■ **INSTRUCTION**
Please reproduce the records from the start through the line containing "<em>Example:</em> search Field", inclusive, and leave the pictures out of your answer.

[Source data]
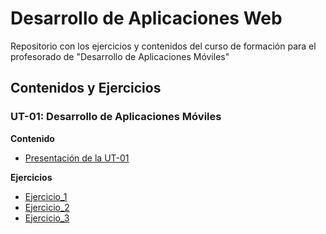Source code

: # Desarrollo de Aplicaciones Web

Repositorio con los ejercicios y contenidos del curso de formación para el profesorado de "Desarrollo de Aplicaciones Móviles"

## Contenidos y Ejercicios

### UT-01: Desarrollo de Aplicaciones Móviles

**Contenido**
- [Presentación de la UT-01](docs/ut01/ut1.pdf)

**Ejercicios**
- [Ejercicio_1](docs/ut01/ut1-ej1.pdf)
- [Ejercicio_2](docs/ut01/ut1-ej2.pdf)
- [Ejercicio_3](docs/ut01/ut1-ej3.pdf)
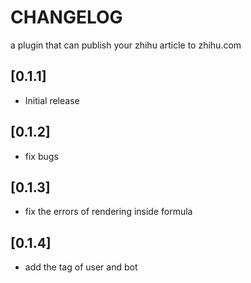 # CHANGELOG

a plugin that can publish your zhihu article to zhihu.com

## [0.1.1]

- Initial release

## [0.1.2]

 - fix bugs

## [0.1.3]

- fix the errors of rendering inside formula

## [0.1.4]

- add the tag of user and bot
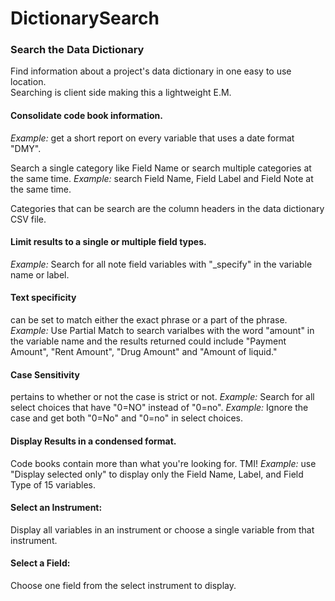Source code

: # DictionarySearch
<h3>Search the Data Dictionary</h3>

Find information about a project's data dictionary in one easy to use location.  
Searching is client side making this a lightweight E.M. 

<h4>Consolidate code book information.</h4>
<em>Example:</em>  get a short report on every variable that uses a date format "DMY". 

Search a single category like Field Name or search multiple categories at the same time.
<em>Example:</em> search Field Name, Field Label and Field Note at the same time.

Categories that can be search are the column headers in the data dictionary CSV file.

<h4>Limit results to a single or multiple field types.</h4>  
<em>Example:</em> Search for all note field variables with "_specify" in the variable name or label.

<h4>Text specificity</h4> 
can be set to match either the exact phrase or a part of the phrase.
<em>Example:</em> Use Partial Match to search varialbes with the word "amount" in the variable name and the results returned could include "Payment Amount", "Rent Amount", "Drug Amount" and "Amount of liquid."

<h4>Case Sensitivity</h4>
pertains to whether or not the case is strict or not.
<em>Example:</em> Search for all select choices that have "0=NO" instead of "0=no".
<em>Example:</em> Ignore the case and get both "0=No" and "0=no" in select choices.

<h4>Display Results in a condensed format.</h4>
Code books contain more than what you're looking for. TMI!
<em>Example:</em> use "Display selected only" to display only the Field Name, Label, and Field Type of 15 variables.

<h4>Select an Instrument:</h4>
Display all variables in an instrument or choose a single variable from that instrument.

<h4>Select a Field:</h4>
Choose one field from the select instrument to display.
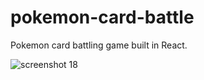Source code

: # pokemon-card-battle
Pokemon card battling game built in React.

![screenshot 18](https://user-images.githubusercontent.com/8203134/28245666-e16f34ec-69d1-11e7-8fb3-b896c5557636.png)
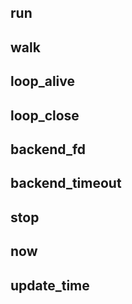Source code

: ## run

## walk

## loop_alive

## loop_close

## backend_fd

## backend_timeout

## stop

## now

## update_time
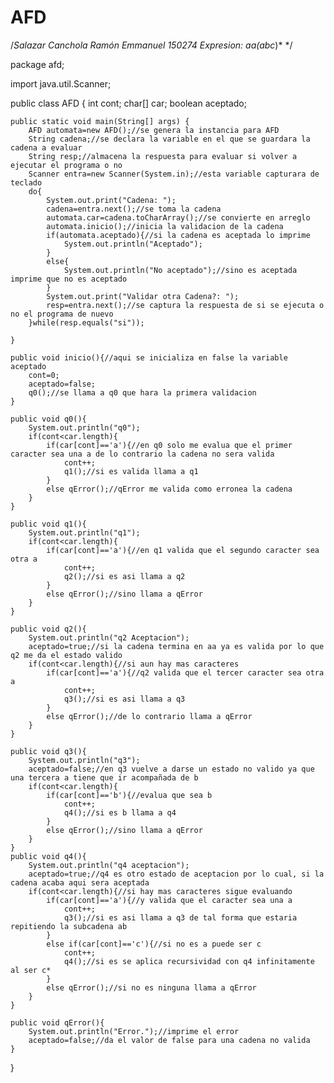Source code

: # AFD
/*Salazar Canchola Ramón Emmanuel
150274
Expresion: aa(abc*)*
*/

package afd;

import java.util.Scanner;

public class AFD {
    int cont;
    char[] car;
    boolean aceptado;

    public static void main(String[] args) {
        AFD automata=new AFD();//se genera la instancia para AFD
        String cadena;//se declara la variable en el que se guardara la cadena a evaluar
        String resp;//almacena la respuesta para evaluar si volver a ejecutar el programa o no
        Scanner entra=new Scanner(System.in);//esta variable capturara de teclado
        do{
            System.out.print("Cadena: ");
            cadena=entra.next();//se toma la cadena
            automata.car=cadena.toCharArray();//se convierte en arreglo
            automata.inicio();//inicia la validacion de la cadena
            if(automata.aceptado){//si la cadena es aceptada lo imprime
                System.out.println("Aceptado");
            }
            else{
                System.out.println("No aceptado");//sino es aceptada imprime que no es aceptado
            }
            System.out.print("Validar otra Cadena?: ");
            resp=entra.next();//se captura la respuesta de si se ejecuta o no el programa de nuevo
        }while(resp.equals("si"));
        
    }
    
    public void inicio(){//aqui se inicializa en false la variable aceptado
        cont=0;
        aceptado=false;
        q0();//se llama a q0 que hara la primera validacion
    }
    
    public void q0(){
        System.out.println("q0");
        if(cont<car.length){
            if(car[cont]=='a'){//en q0 solo me evalua que el primer caracter sea una a de lo contrario la cadena no sera valida
                cont++;
                q1();//si es valida llama a q1
            }
            else qError();//qError me valida como erronea la cadena
        }
    }
    
    public void q1(){
        System.out.println("q1");
        if(cont<car.length){
            if(car[cont]=='a'){//en q1 valida que el segundo caracter sea otra a
                cont++;
                q2();//si es asi llama a q2
            }
            else qError();//sino llama a qError
        }
    }
    
    public void q2(){
        System.out.println("q2 Aceptacion");
        aceptado=true;//si la cadena termina en aa ya es valida por lo que q2 me da el estado valido
        if(cont<car.length){//si aun hay mas caracteres
            if(car[cont]=='a'){//q2 valida que el tercer caracter sea otra a
                cont++;
                q3();//si es asi llama a q3
            }
            else qError();//de lo contrario llama a qError
        }
    }
    
    public void q3(){
        System.out.println("q3");
        aceptado=false;//en q3 vuelve a darse un estado no valido ya que una tercera a tiene que ir acompañada de b
        if(cont<car.length){
            if(car[cont]=='b'){//evalua que sea b
                cont++;
                q4();//si es b llama a q4
            }
            else qError();//sino llama a qError
        }
    }
    public void q4(){
        System.out.println("q4 aceptacion");
        aceptado=true;//q4 es otro estado de aceptacion por lo cual, si la cadena acaba aqui sera aceptada
        if(cont<car.length){//si hay mas caracteres sigue evaluando
            if(car[cont]=='a'){//y valida que el caracter sea una a
                cont++;
                q3();//si es asi llama a q3 de tal forma que estaria repitiendo la subcadena ab
            }
            else if(car[cont]=='c'){//si no es a puede ser c
                cont++;
                q4();//si es se aplica recursividad con q4 infinitamente al ser c*
            }
            else qError();//si no es ninguna llama a qError
        }
    }
    
    public void qError(){
        System.out.println("Error.");//imprime el error
        aceptado=false;//da el valor de false para una cadena no valida
    }
    
}
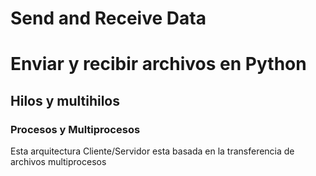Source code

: # Send and Receive Data 
# Enviar y recibir archivos en Python 

## Hilos y multihilos 
 ### Procesos y Multiprocesos

Esta arquitectura Cliente/Servidor esta basada en la transferencia de archivos multiprocesos
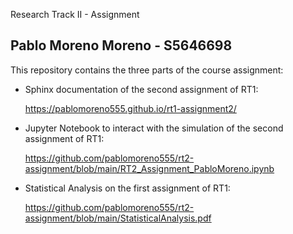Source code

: Research Track II - Assignment

Pablo Moreno Moreno - S5646698 
----------------------

This repository contains the three parts of the course assignment:

- Sphinx documentation of the second assignment of RT1: 

  https://pablomoreno555.github.io/rt1-assignment2/

- Jupyter Notebook to interact with the simulation of the second assignment of RT1:
  
  https://github.com/pablomoreno555/rt2-assignment/blob/main/RT2_Assignment_PabloMoreno.ipynb

- Statistical Analysis on the first assignment of RT1:
  
  https://github.com/pablomoreno555/rt2-assignment/blob/main/StatisticalAnalysis.pdf
  
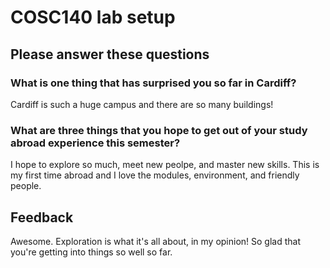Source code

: # COSC140 lab setup

## Please answer these questions

### What is one thing that has surprised you so far in Cardiff?

Cardiff is such a huge campus and there are so many buildings!

### What are three things that you hope to get out of your study abroad experience this semester?

I hope to explore so much, meet new peolpe, and master new skills. This is my first time abroad and I love the modules, environment, and friendly people.

## Feedback

Awesome.  Exploration is what it's all about, in my opinion!  So glad that you're getting into things so well so far.

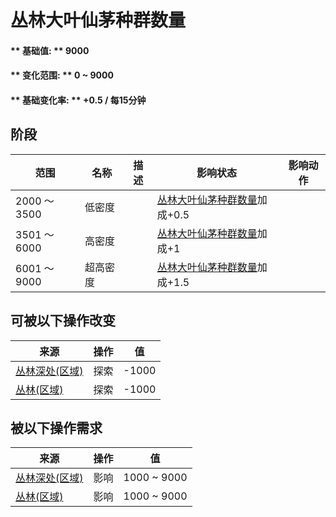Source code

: # 丛林大叶仙茅种群数量  
#### ** 基础值: ** 9000   
#### ** 变化范围: ** 0 ~ 9000  
#### ** 基础变化率: ** +0.5 / 每15分钟  
## 阶段  
范围  |  名称  |  描述  |  影响状态  |  影响动作  
----  |  ----  |  ----  |  ----  |  ----  
2000 ～ 3500  |  低密度  |    |  [丛林大叶仙茅种群数量](WeevilLily_JunglePop.md)加成+0.5  |    
3501 ～ 6000  |  高密度  |    |  [丛林大叶仙茅种群数量](WeevilLily_JunglePop.md)加成+1  |    
6001 ～ 9000  |  超高密度  |    |  [丛林大叶仙茅种群数量](WeevilLily_JunglePop.md)加成+1.5  |    
## 可被以下操作改变  
来源  |  操作  |  值  
----  |  ----  |  ----  
[丛林深处(区域)](DeepJungle.md)  |  探索  |  -1000  
[丛林(区域)](Jungle.md)  |  探索  |  -1000  
## 被以下操作需求  
来源  |  操作  |  值  
----  |  ----  |  ----  
[丛林深处(区域)](DeepJungle.md)  |  影响  |  1000 ~ 9000  
[丛林(区域)](Jungle.md)  |  影响  |  1000 ~ 9000  
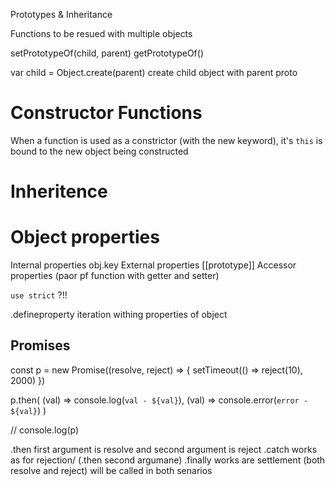 Prototypes & Inheritance

Functions to be resued with multiple objects

  setPrototypeOf(child, parent)
  getPrototypeOf()

  var child = Object.create(parent)
  create child object with parent proto

# Constructor Functions
  When a function is used as a constrictor (with the new keyword), it's `this` is bound to the new object being constructed 

# Inheritence

# Object properties
 Internal properties obj.key
 External properties [[prototype]]
 Accessor properties (paor pf function with getter and setter)
  

`use strict` ?!!

.defineproperty
iteration withing properties of object



## Promises

const p = new Promise((resolve, reject) => {
  setTimeout(() => reject(10), 2000)
})

p.then(
  (val) => console.log(`val - ${val}`),
  (val) => console.error(`error - ${val}`)
)

// console.log(p)


  .then first argument is resolve and second argument is reject
  .catch works as for rejection/ (.then second argumane)
  .finally works are settlement (both resolve and reject) will be called in both senarios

■ **SOLUTION TO THIS EXERCISE**
Source code

: # Desarrollo de Aplicaciones Web

Repositorio con los ejercicios y contenidos del curso de formación para el profesorado de "Desarrollo de Aplicaciones Móviles"

## Contenidos y Ejercicios

### UT-01: Desarrollo de Aplicaciones Móviles

**Contenido**
- [Presentación de la UT-01](docs/ut01/ut1.pdf)

**Ejercicios**
- [Ejercicio_1](docs/ut01/ut1-ej1.pdf)
- [Ejercicio_2](docs/ut01/ut1-ej2.pdf)
- [Ejercicio_3](docs/ut01/ut1-ej3.pdf)
 # CHANGELOG

a plugin that can publish your zhihu article to zhihu.com

## [0.1.1]

- Initial release

## [0.1.2]

 - fix bugs

## [0.1.3]

- fix the errors of rendering inside formula

## [0.1.4]

- add the tag of user and bot
Source code

: # DictionarySearch
<h3>Search the Data Dictionary</h3>

Find information about a project's data dictionary in one easy to use location.  
Searching is client side making this a lightweight E.M. 

<h4>Consolidate code book information.</h4>
<em>Example:</em>  get a short report on every variable that uses a date format "DMY". 

Search a single category like Field Name or search multiple categories at the same time.
<em>Example:</em> search Field Name, Field Label and Field Note at the same time.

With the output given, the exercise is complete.